MATERIAL PROVIDED →
/---

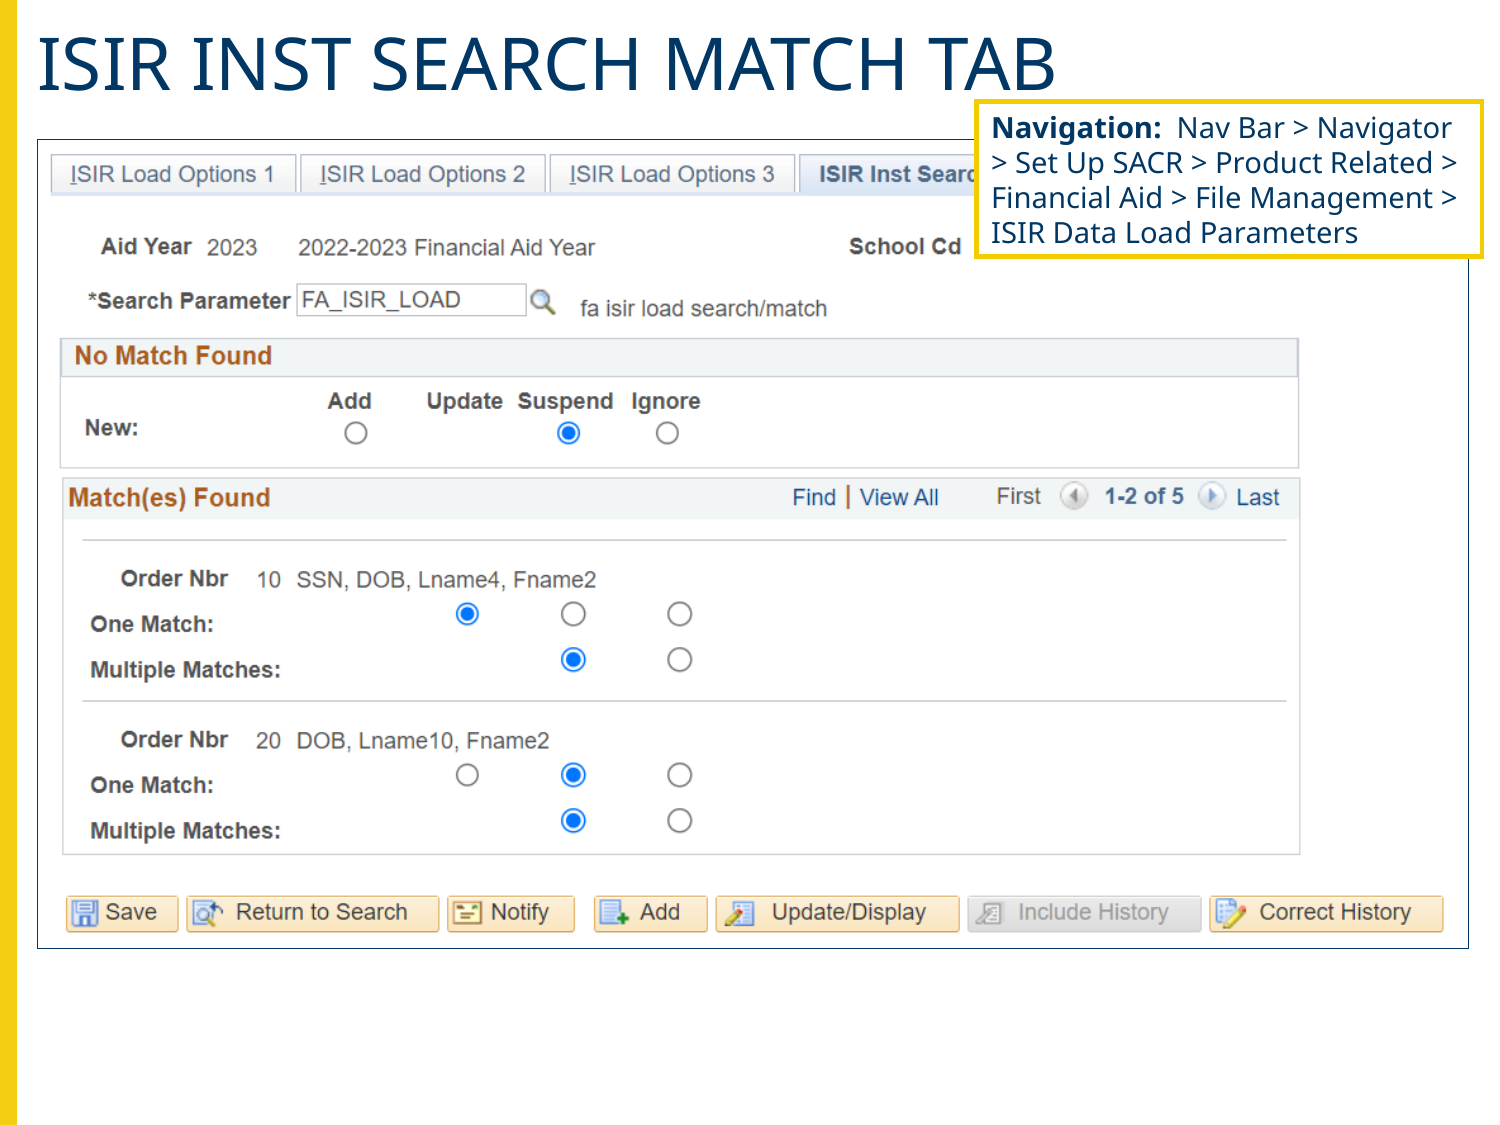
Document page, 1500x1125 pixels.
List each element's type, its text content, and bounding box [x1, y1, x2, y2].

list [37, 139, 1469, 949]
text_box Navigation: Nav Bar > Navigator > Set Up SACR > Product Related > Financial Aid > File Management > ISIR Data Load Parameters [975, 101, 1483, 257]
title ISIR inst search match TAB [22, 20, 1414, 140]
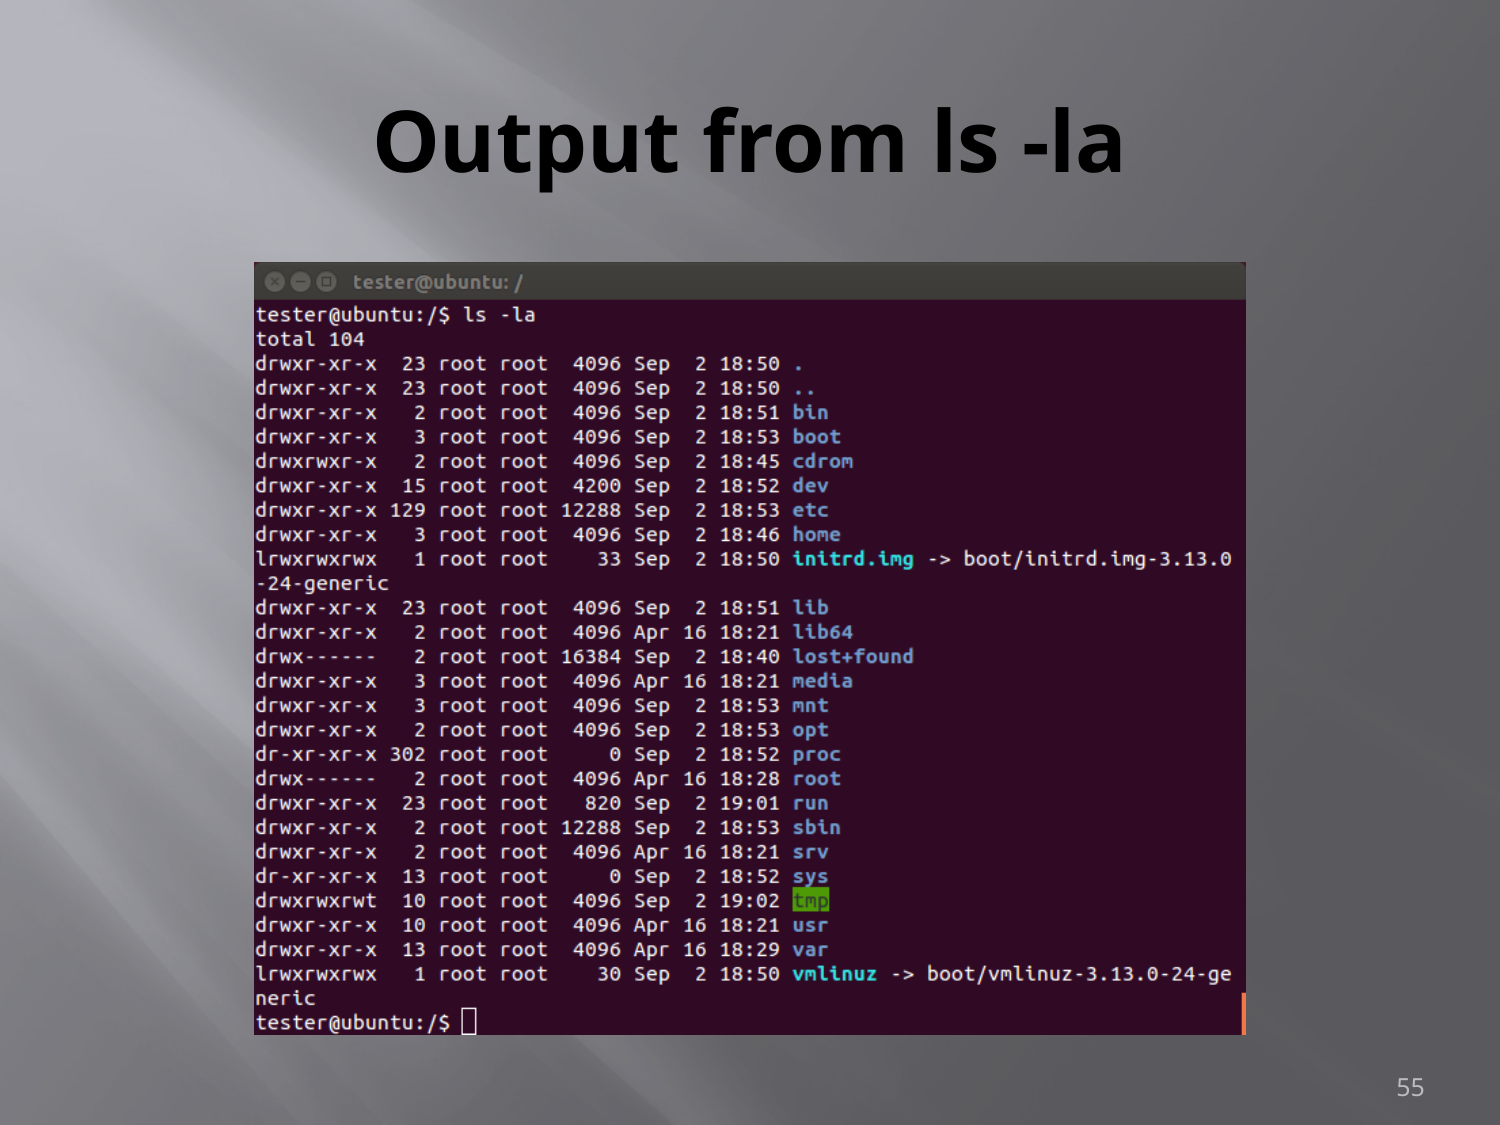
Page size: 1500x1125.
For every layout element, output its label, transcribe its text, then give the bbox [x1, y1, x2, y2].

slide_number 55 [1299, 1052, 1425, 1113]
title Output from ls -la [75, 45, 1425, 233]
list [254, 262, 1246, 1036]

\---

THE TASK →
Only lines from the one holding "list [37, 139, 1469, 949]" through the last line of the entries above are wanted, both ends included, each retyped exactly; no pictures.

TASK OUTPUT →
list [37, 139, 1469, 949]
text_box Navigation: Nav Bar > Navigator > Set Up SACR > Product Related > Financial Aid > File Management > ISIR Data Load Parameters [975, 101, 1483, 257]
title ISIR inst search match TAB [22, 20, 1414, 140]
Page size: 1500x1125.
For every layout element, output its label, transcribe its text, then give the bbox [x1, y1, x2, y2].

slide_number 55 [1299, 1052, 1425, 1113]
title Output from ls -la [75, 45, 1425, 233]
list [254, 262, 1246, 1036]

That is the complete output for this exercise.